I've split this data set into a training set and a cross-validation set. Furthermore, I've aggregated and merged the training set with weather data of the same year to find out, if for example, high temperatures lead to more customers.
A simplified version of the merged data looks something like this:
| ServedCustomers | Month | Day | Hour | Temperature (C°) | Rain(binary)
| --------------- | ----- | --- | ---- | ---------------- | ------------
| 1 | 12 | 31 | 12 | 9.2 | 0
| 0 | 12 | 31 | 13 | 9.8 | 1
| 2 | 12 | 31 | 14 | 10.1 | 0
For every hour of the year, I have the number of customers that were served as well as the corresponding weather data.
I've created a multiple linear regression model in R to predict the number of customers with pretty much every other variable as a predictor. Using the summary()

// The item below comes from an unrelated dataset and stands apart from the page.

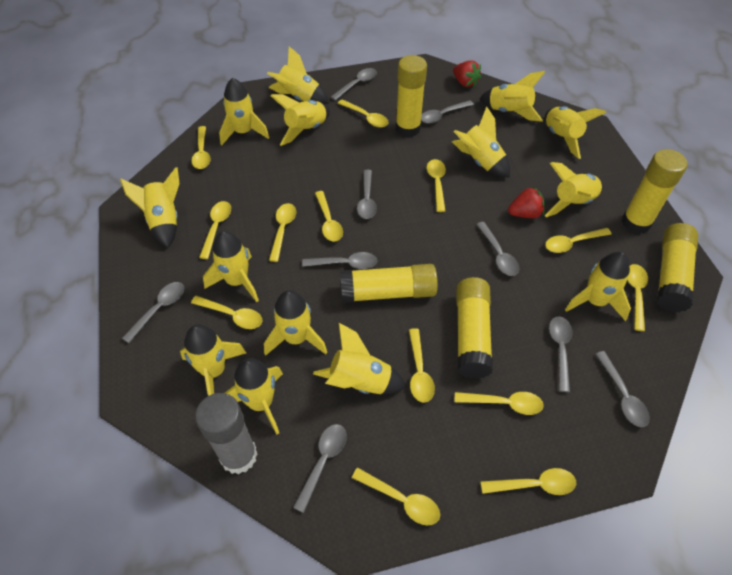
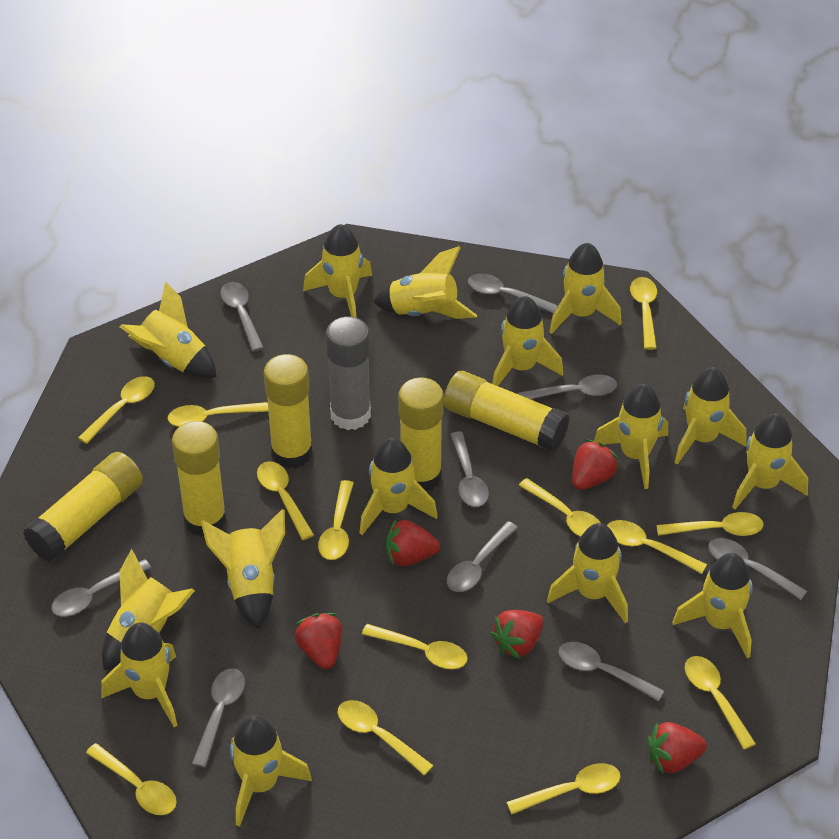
red strawberry: 2 -> 5
yellow rocket: 14 -> 15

command, the MSE, R^2 and other statistics are looking okay so far.
Now I want to check if the same model works with the cross-validation set as well. For that, I've merged with the same weather data to obtain a data set that has the same structure as the table above, only with different numbers of customers.
However, that's where I'm currently stuck. Using the predict.lm()
function with the model and cross-validation set does seem to work, but only yields the predicted values and little additional information.
Is there some way to create a summary of how well the model works for the other data set? Similar to the summary()
command, but for a data set that the linear model wasn't originally based on?